I have a Percona server with around 50 databases, and each database has around 600 tables.
We create a lot of this databases for testing automation.
Table creation takes a lot of time, and I don’t find the cause of this.
We use innodb and file per table is activated.
Here is more data:
SHOW PROFILE FOR QUERY x;
±---------------------±---------+
| Status | Duration |
±---------------------±---------+
| starting | 0.000138 |
| checking permissions | 0.000008 |
| Opening tables | 0.000094 |
| creating table | 3.104143 |
| After create | 0.000050 |
| query end | 0.056317 |
| closing tables | 0.000013 |
| freeing items | 0.000093 |
| cleaning up | 0.000061 |
±---------------------±---------+
BUFFER POOL AND MEMORY
Total memory allocated 549453824; in additional pool allocated 0
Total memory allocated by read views 1312
Internal hash tables (constant factor + variable factor)
Adaptive hash index 13801856 (8853472 + 4948384)
Page hash 553976 (buffer pool 0 only)
Dictionary cache 12334921 (2214224 + 10120697)
File system 7685104 (812272 + 6872832)
Lock system 1333496 (1329176 + 4320)
Recovery system 0 (0 + 0)
Dictionary memory allocated 10120697
Buffer pool size 32767
Buffer pool size, bytes 536854528
Free buffers 8265
Database pages 22999
Old database pages 8469
Modified db pages 0
Pending reads 0
Pending writes: LRU 0, flush list 0, single page 0
Pages made young 41998, not young 226275
0.00 youngs/s, 0.00 non-youngs/s
Pages read 17188, created 5811, written 69152
0.00 reads/s, 0.00 creates/s, 0.00 writes/s
Buffer pool hit rate 1000 / 1000, young-making rate 0 / 1000 not 0 / 1000
Pages read ahead 0.00/s, evicted without access 0.00/s, Random read ahead 0.00/s
LRU len: 22999, unzip_LRU len: 2450
I/O sum[0]:cur[0], unzip sum[0]:cur[0]
Right now it’s not possible to give more RAM to the server (which is a virtual machine).
The thing is that this started happening 3 months ago when we had Percona Server 5.5.
We upgraded to 5.6 and the problem persists.
Any ideas?
Also DROP DATABASE takes a lot to complete.
Hi ion.dulgheru;
Chances are this is related to poor disk performance. If it used to be fast, then I would figure out what changed at the time things started to go bad. Look at the overall host usage to see if that has increased and is causing i/o wait.
Try looking at the hardware itself.

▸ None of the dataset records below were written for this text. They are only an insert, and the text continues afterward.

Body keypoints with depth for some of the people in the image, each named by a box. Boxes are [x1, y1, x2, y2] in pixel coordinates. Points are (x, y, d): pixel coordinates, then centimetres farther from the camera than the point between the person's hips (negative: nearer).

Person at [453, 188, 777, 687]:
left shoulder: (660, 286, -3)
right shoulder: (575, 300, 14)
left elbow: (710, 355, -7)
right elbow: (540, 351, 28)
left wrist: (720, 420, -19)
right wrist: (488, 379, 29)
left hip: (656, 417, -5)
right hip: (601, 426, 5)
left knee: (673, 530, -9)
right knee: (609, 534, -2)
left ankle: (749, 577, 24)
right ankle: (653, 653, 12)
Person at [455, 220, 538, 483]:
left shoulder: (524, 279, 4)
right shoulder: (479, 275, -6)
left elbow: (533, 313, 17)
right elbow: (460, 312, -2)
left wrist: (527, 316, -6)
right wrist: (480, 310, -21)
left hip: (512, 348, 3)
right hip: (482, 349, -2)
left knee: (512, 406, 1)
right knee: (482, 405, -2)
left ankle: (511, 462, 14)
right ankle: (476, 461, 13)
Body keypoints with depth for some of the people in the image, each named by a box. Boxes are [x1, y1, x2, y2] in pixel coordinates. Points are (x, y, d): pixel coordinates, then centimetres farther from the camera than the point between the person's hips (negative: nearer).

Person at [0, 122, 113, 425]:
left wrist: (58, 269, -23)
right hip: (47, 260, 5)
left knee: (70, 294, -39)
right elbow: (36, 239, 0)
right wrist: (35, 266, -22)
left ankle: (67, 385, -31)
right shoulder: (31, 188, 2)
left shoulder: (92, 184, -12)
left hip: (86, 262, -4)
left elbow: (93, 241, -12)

Things like RAID level, file system type (i.e. ext3), and then the underlying hardware itself (drives and RAID controllers) have a large impact on the performance. You might have a failing disk in the RAID setup, or a failing RAID controller (you said it’s a virtual server, so what you can do hardware wise depends on where the VM is hosted).

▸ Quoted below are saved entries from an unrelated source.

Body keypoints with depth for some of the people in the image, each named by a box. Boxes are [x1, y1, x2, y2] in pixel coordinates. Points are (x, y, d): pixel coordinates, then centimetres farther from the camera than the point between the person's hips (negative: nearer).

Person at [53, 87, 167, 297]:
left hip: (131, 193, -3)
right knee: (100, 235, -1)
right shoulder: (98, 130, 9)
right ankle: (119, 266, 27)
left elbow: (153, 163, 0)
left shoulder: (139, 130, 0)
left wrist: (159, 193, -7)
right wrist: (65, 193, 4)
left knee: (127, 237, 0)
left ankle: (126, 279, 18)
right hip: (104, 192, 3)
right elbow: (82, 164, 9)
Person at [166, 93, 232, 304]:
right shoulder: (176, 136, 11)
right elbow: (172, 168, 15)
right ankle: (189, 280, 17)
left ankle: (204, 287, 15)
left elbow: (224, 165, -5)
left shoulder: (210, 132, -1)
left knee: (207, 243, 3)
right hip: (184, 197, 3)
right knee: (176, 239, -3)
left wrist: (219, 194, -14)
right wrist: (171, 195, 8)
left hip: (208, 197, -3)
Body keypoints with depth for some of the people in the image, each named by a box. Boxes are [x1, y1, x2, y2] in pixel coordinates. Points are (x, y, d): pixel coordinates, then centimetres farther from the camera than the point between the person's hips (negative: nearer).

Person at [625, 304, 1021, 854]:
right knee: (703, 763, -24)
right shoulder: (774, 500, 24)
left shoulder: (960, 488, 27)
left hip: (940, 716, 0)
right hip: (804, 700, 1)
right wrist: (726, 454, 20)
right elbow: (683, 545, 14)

Look at any configuration that might have changed, or maybe another service that was installed on the server that is driving up i/o wait.
Basically things do not just change for no reason; either something broke, someone changed something, or the activity level on the host changed enough to cause degraded performance.
-Scott
Hi Scott
Thanks for your reply.
After I gathered more data with sysstat I also suspect poor disk performance.
Are there any improvements I can make to the filesystem until the disk problem is fixed?
I read about improvements like this one from fstab:
UUID=xxxx /mnt/mysql ext4 defaults,noatime,nodirtime,data=writeback,barrier=0,nobh,dioread_nolock 0 1
I know that some of the above are not recommended for data integrity.
Hi ion.dulgheru;
Below are a few articles you could read for things to try. What will work in your situation will vary, so you would just have to run some benchmarks to look for improvements:
[url]http://dev.mysql.com/doc/refman/5.5/en/disk-issues.html[/url]
[url]http://www.percona.com/blog/2013/09/20/innodb-performance-optimization-basics-updated/[/url]
Since you are running on a virtual machine, what you can do from within the VM is more limited. Since you are really just sitting on top of the physical hardware, you will always be limited by the host hardware and config. But depending on if you own the host running the VM, you might be able to apply some of the same changes to the host itself which will then benefit the VM.